Directive
Reproduce the text of every row below character for character, omitting the pictures.

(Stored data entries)
---
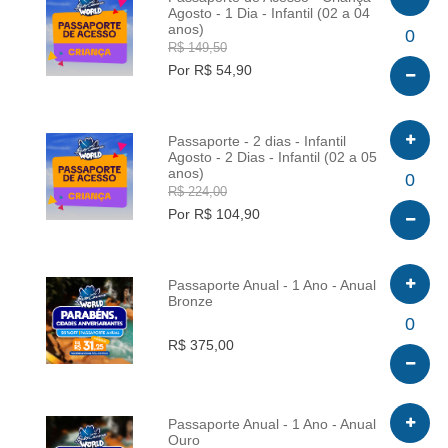
Agosto - 1 Dia - Infantil (02 a 04
anos)
INFO
0
R$ 149,50
Por R$ 54,90
Passaporte - 2 dias - Infantil
Agosto - 2 Dias - Infantil (02 a 05
anos)
INFO
0
R$ 224,00
Por R$ 104,90
Passaporte Anual - 1 Ano - Anual
Bronze
INFO
0
R$ 375,00
Passaporte Anual - 1 Ano - Anual
Ouro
---
Reply to the task
Agosto - 1 Dia - Infantil (02 a 04
anos)
INFO
0
R$ 149,50
Por R$ 54,90
Passaporte - 2 dias - Infantil
Agosto - 2 Dias - Infantil (02 a 05
anos)
INFO
0
R$ 224,00
Por R$ 104,90
Passaporte Anual - 1 Ano - Anual
Bronze
INFO
0
R$ 375,00
Passaporte Anual - 1 Ano - Anual
Ouro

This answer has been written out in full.